EXERCISE INSTRUCTIONS:
Every line below from the one containing "high quality installment, and" through the one containing "You obtain to" must be transcribed exactly. Omit all lines outside that stretch.

Dataset excerpts:
______________________________

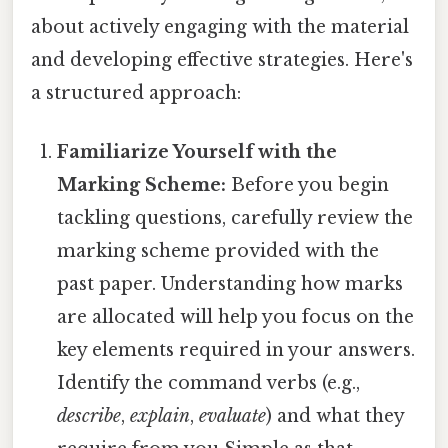
about actively engaging with the material
and developing effective strategies. Here's
a structured approach:
Familiarize Yourself with the
Marking Scheme:
Before you begin
tackling questions, carefully review the
marking scheme provided with the
past paper. Understanding how marks
are allocated will help you focus on the
key elements required in your answers.
Identify the command verbs (e.g.,
describe
,
explain
,
evaluate
) and what they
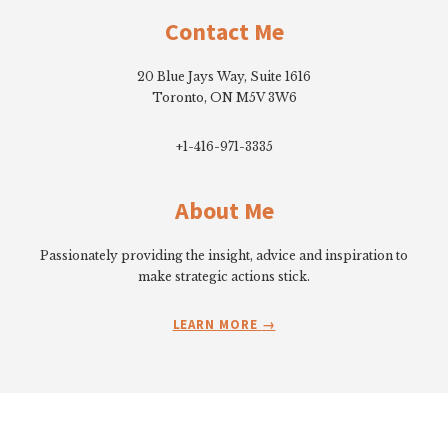
Contact Me
20 Blue Jays Way, Suite 1616
Toronto, ON M5V 3W6
+1-416-971-3335
About Me
Passionately providing the insight, advice and inspiration to
make strategic actions stick.
LEARN MORE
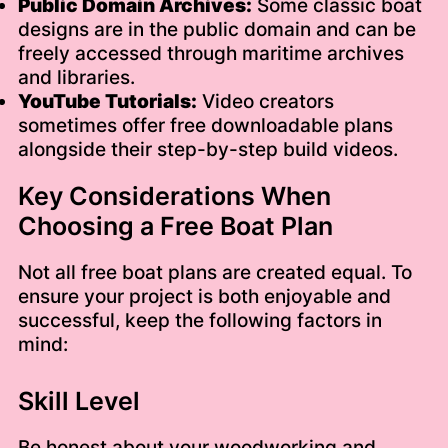
Public Domain Archives:
Some classic boat
designs are in the public domain and can be
freely accessed through maritime archives
and libraries.
YouTube Tutorials:
Video creators
sometimes offer free downloadable plans
alongside their step-by-step build videos.
Key Considerations When
Choosing a Free Boat Plan
Not all free boat plans are created equal. To
ensure your project is both enjoyable and
successful, keep the following factors in
mind:
Skill Level
Be honest about your woodworking and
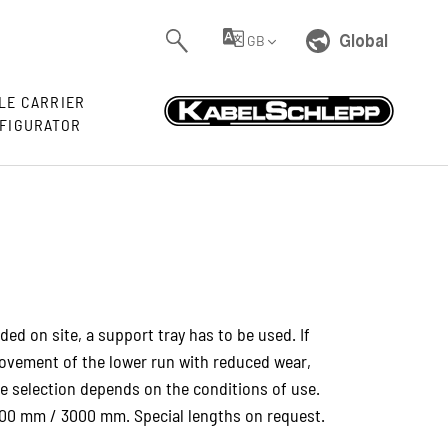
Global
GB
LE CARRIER
FIGURATOR
ided on site, a support tray has to be used. If
 movement of the lower run with reduced wear,
The selection depends on the conditions of use.
000 mm / 3000 mm. Special lengths on request.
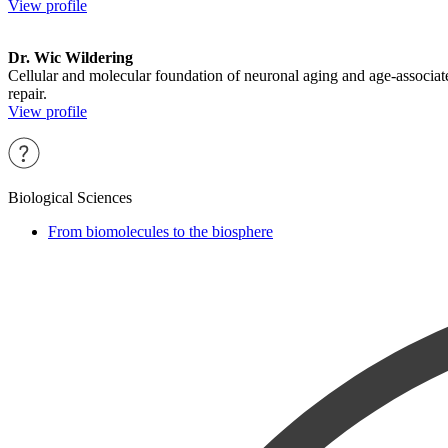
View profile
Dr. Wic Wildering
Cellular and molecular foundation of neuronal aging and age-associat
repair.
View profile
Biological Sciences
From biomolecules to the biosphere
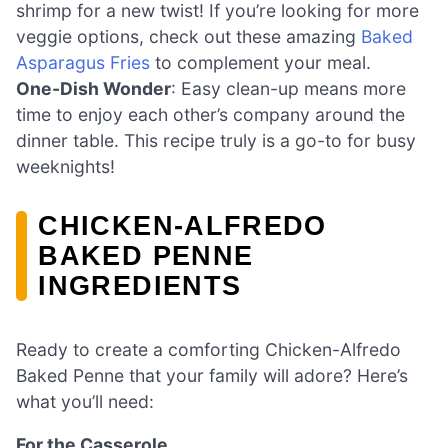
shrimp for a new twist! If you’re looking for more
veggie options, check out these amazing
Baked
Asparagus Fries
to complement your meal.
One-Dish Wonder
: Easy clean-up means more
time to enjoy each other’s company around the
dinner table. This recipe truly is a go-to for busy
weeknights!
CHICKEN-ALFREDO
BAKED PENNE
INGREDIENTS
Ready to create a comforting Chicken-Alfredo
Baked Penne that your family will adore? Here’s
what you’ll need:
For the Casserole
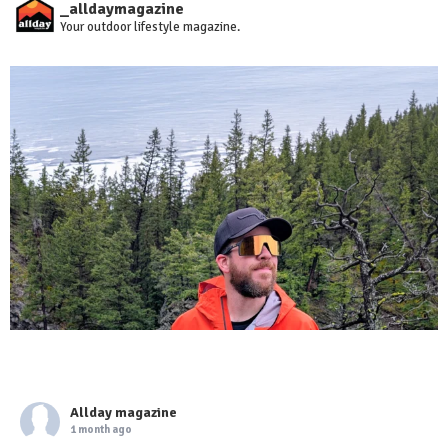
_alldaymagazine
Your outdoor lifestyle magazine.
Allday magazine
1 month ago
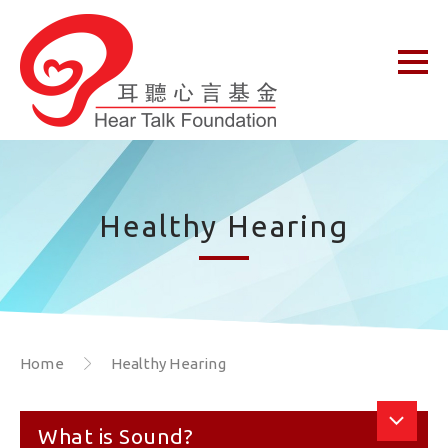
Healthy Hearing
Home
Healthy Hearing
What is Sound?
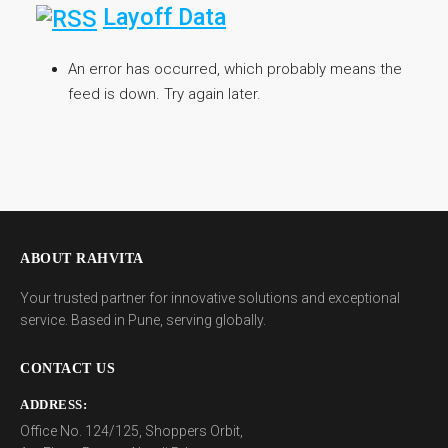
Layoff Data
An error has occurred, which probably means the
feed is down. Try again later.
ABOUT RAHVITA
Your trusted partner for innovative solutions and exceptional
service. Based in Pune, serving globally.
CONTACT US
ADDRESS:
Office No. 124/125, Shoppers Orbit,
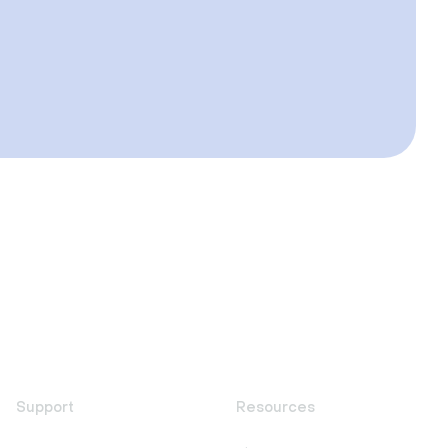
Support
Resources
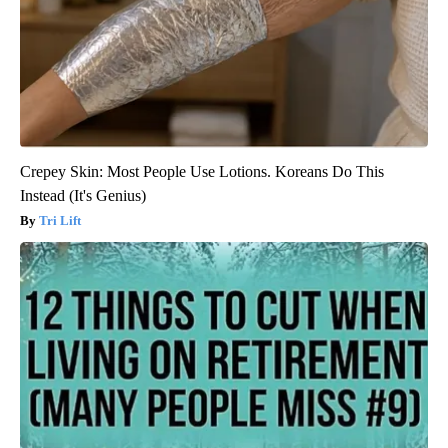
Crepey Skin: Most People Use Lotions. Koreans Do This
Instead (It's Genius)
Tri Lift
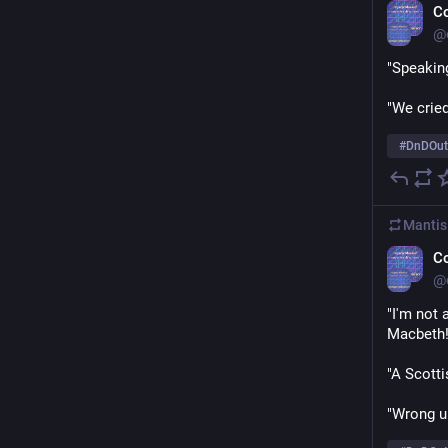
C
@
"Speakin
"We cried
#
DnDOut
Mantis
C
@
"I'm not 
Macbeth!
"A Scotti
"Wrong u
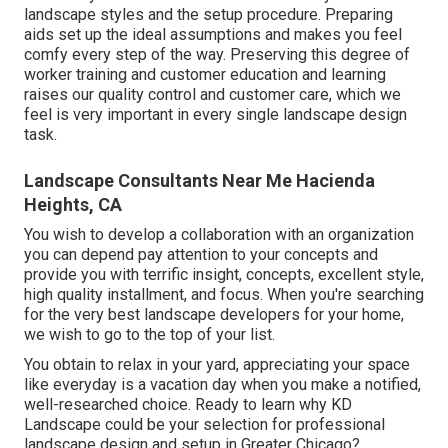
landscape styles and the setup procedure. Preparing
aids set up the ideal assumptions and makes you feel
comfy every step of the way. Preserving this degree of
worker training and customer education and learning
raises our quality control and customer care, which we
feel is very important in every single landscape design
task.
Landscape Consultants Near Me Hacienda
Heights, CA
You wish to develop a collaboration with an organization
you can depend pay attention to your concepts and
provide you with terrific insight, concepts, excellent style,
high quality installment, and focus. When you're searching
for the very best landscape developers for your home,
we wish to go to the top of your list.
You obtain to relax in your yard, appreciating your space
like everyday is a vacation day when you make a notified,
well-researched choice. Ready to learn why KD
Landscape could be your selection for professional
landscape design and setup in Greater Chicago?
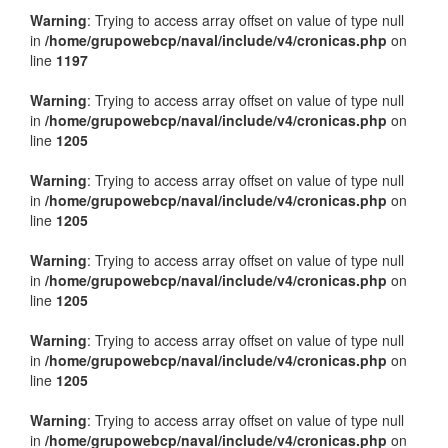
Warning
: Trying to access array offset on value of type null
in
/home/grupowebcp/naval/include/v4/cronicas.php
on
line
1197
Warning
: Trying to access array offset on value of type null
in
/home/grupowebcp/naval/include/v4/cronicas.php
on
line
1205
Warning
: Trying to access array offset on value of type null
in
/home/grupowebcp/naval/include/v4/cronicas.php
on
line
1205
Warning
: Trying to access array offset on value of type null
in
/home/grupowebcp/naval/include/v4/cronicas.php
on
line
1205
Warning
: Trying to access array offset on value of type null
in
/home/grupowebcp/naval/include/v4/cronicas.php
on
line
1205
Warning
: Trying to access array offset on value of type null
in
/home/grupowebcp/naval/include/v4/cronicas.php
on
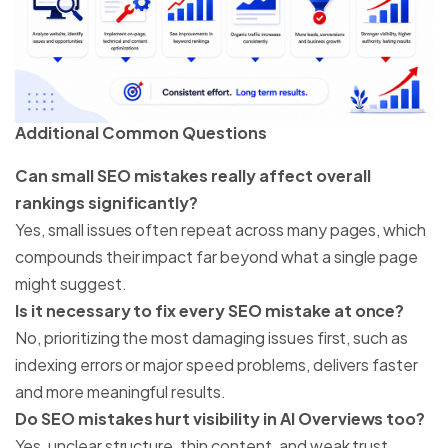
Additional Common Questions
Can small SEO mistakes really affect overall
rankings significantly?
Yes, small issues often repeat across many pages, which
compounds their impact far beyond what a single page
might suggest.
Is it necessary to fix every SEO mistake at once?
No, prioritizing the most damaging issues first, such as
indexing errors or major speed problems, delivers faster
and more meaningful results.
Do SEO mistakes hurt visibility in AI Overviews too?
Yes, unclear structure, thin content, and weak trust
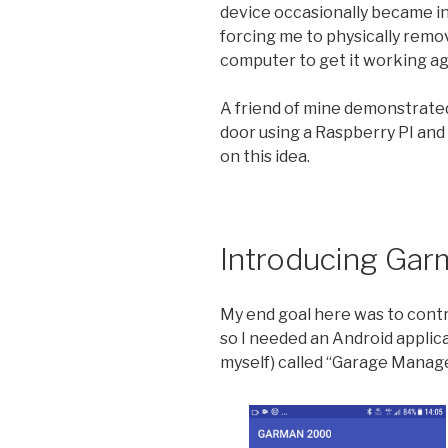
device occasionally became i
forcing me to physically remov
computer to get it working ag
A friend of mine demonstrate
door using a Raspberry PI and 
on this idea.
Introducing Ga
My end goal here was to contr
so I needed an Android applic
myself) called “Garage Manag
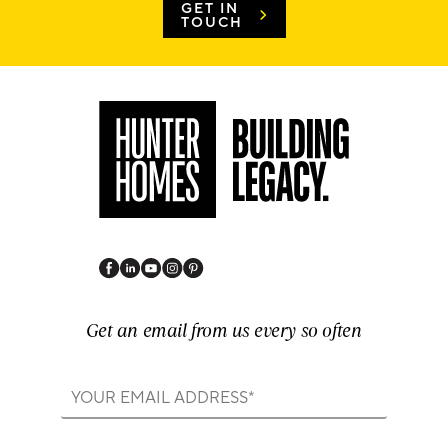
GET IN
TOUCH
Get an email from us every so often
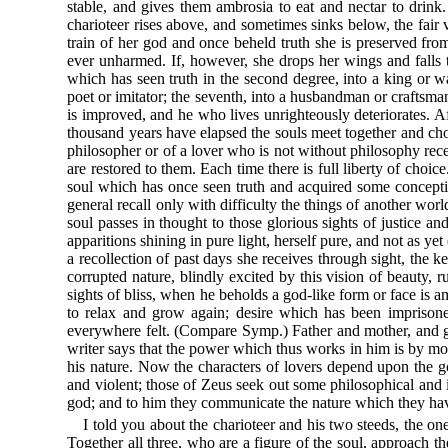
stable, and gives them ambrosia to eat and nectar to drink.
charioteer rises above, and sometimes sinks below, the fair v
train of her god and once beheld truth she is preserved from
ever unharmed. If, however, she drops her wings and falls t
which has seen truth in the second degree, into a king or war
poet or imitator; the seventh, into a husbandman or craftsman;
is improved, and he who lives unrighteously deteriorates. A
thousand years have elapsed the souls meet together and choo
philosopher or of a lover who is not without philosophy rece
are restored to them. Each time there is full liberty of cho
soul which has once seen truth and acquired some concepti
general recall only with difficulty the things of another wo
soul passes in thought to those glorious sights of justice
apparitions shining in pure light, herself pure, and not as ye
a recollection of past days she receives through sight, the k
corrupted nature, blindly excited by this vision of beauty,
sights of bliss, when he beholds a god-like form or face is
to relax and grow again; desire which has been imprisoned
everywhere felt. (Compare Symp.) Father and mother, and go
writer says that the power which thus works in him is by mort
his nature. Now the characters of lovers depend upon the g
and violent; those of Zeus seek out some philosophical and i
god; and to him they communicate the nature which they hav
I told you about the charioteer and his two steeds, the o
Together all three, who are a figure of the soul, approach th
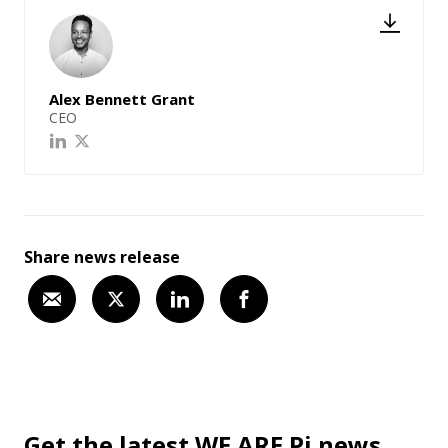
Alex Bennett Grant
CEO
Share news release
Get the latest WE ARE Pi news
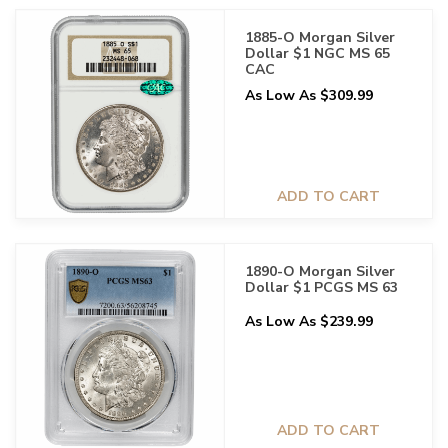
1885-O Morgan Silver
Dollar $1 NGC MS 65
CAC
As Low As $309.99
ADD TO CART
1890-O Morgan Silver
Dollar $1 PCGS MS 63
As Low As $239.99
ADD TO CART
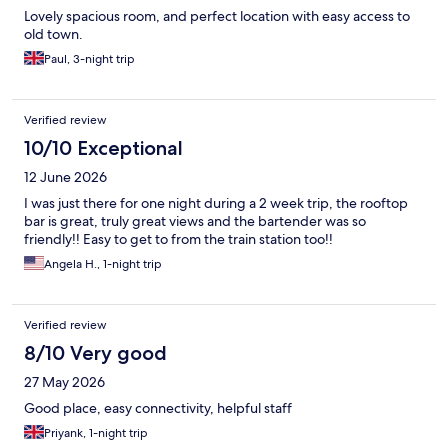
Lovely spacious room, and perfect location with easy access to
old town.
Paul, 3-night trip
Verified review
10/10 Exceptional
12 June 2026
I was just there for one night during a 2 week trip, the rooftop
bar is great, truly great views and the bartender was so
friendly!! Easy to get to from the train station too!!
Angela H., 1-night trip
Verified review
8/10 Very good
27 May 2026
Good place, easy connectivity, helpful staff
Priyank, 1-night trip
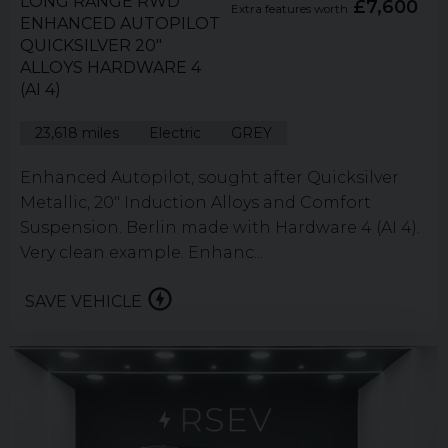
LONG RANGE RWD
£7,600
Extra features worth
ENHANCED AUTOPILOT
QUICKSILVER 20"
ALLOYS HARDWARE 4
(AI 4)
23,618 miles
Electric
GREY
Enhanced Autopilot, sought after Quicksilver
Metallic, 20" Induction Alloys and Comfort
Suspension. Berlin made with Hardware 4 (AI 4).
Very clean example. Enhanc...
SAVE VEHICLE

______________________________

TASK ANSWER:
high quality installment, and focus. When you're searching
for the very best landscape developers for your home,
we wish to go to the top of your list.
You obtain to relax in your yard, appreciating your space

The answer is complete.